Answer:
A. The slope of the "trend line" or "line of best fit" indicates the relationship between the number of years worked and the hourly wage. The slope is positive and therefore there is a positive correlation between the two variables: years and hourly wage. One could infer that the number of years worked is the independent variable and the pay per hour is the dependent variable meaing that the number of years afect the hourly wage in a positive way. The y-intercept shows the minimum pay per hour when a person has no experience.
B. The y-intercept of the trend line or line of best fit represents the pay per hour when a person has no working experience. The y-intercept is given by the ordered pair (0, y). Where the x-axis represents the independent variable and the y-axis represents the dependent variable.
Step-by-step explanation:
A "trend line" or "line of best fit" is a line that is drawn and contains at least two points of the scatter plot to help one analyze if there is a trend or correlation between two variables.

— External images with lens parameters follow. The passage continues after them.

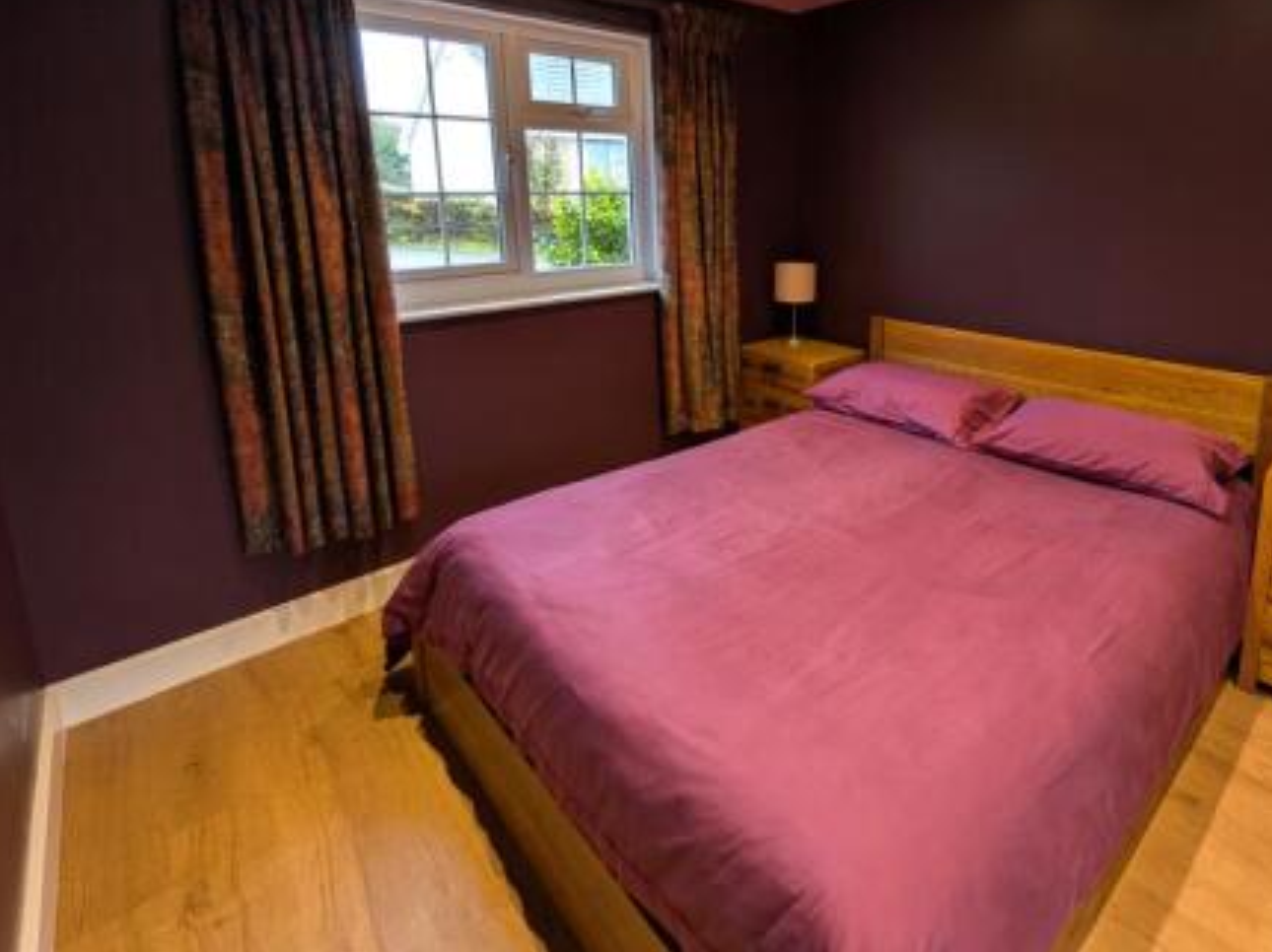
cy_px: 324
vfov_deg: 66.9
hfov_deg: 83.8
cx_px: 753
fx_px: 698
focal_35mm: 19
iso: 74
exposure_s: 1/24
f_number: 2.2
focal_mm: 1.83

The slope shows the inclination of that given line. If the slope is positive then there could be a positive correlation and if it's negative then there could be a negative correlation.
A positive or negative correlation reveals the relationship that exists between two variables. A positive correlation indicates that as one variable increases so does the other variable. In this case, as a person has more experience they tend to have a higher hourly wage.

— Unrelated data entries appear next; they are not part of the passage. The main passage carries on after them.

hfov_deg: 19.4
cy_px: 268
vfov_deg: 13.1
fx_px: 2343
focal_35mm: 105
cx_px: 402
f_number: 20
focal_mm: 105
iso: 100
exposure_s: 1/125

The independent variable (x) is the variable that is changed or altered.
The dependent variable (y) is the variable that changes as a result of the changes in x.
The x-axis is the horizontal line of the scatter plot and often denotates the independent variable. (number of years)
The y-axis is the vertical line of the scatter plot and often denotates the dependent variable. (pay per hour)
The y-intercept is the pay per hour for a person that has no work experience.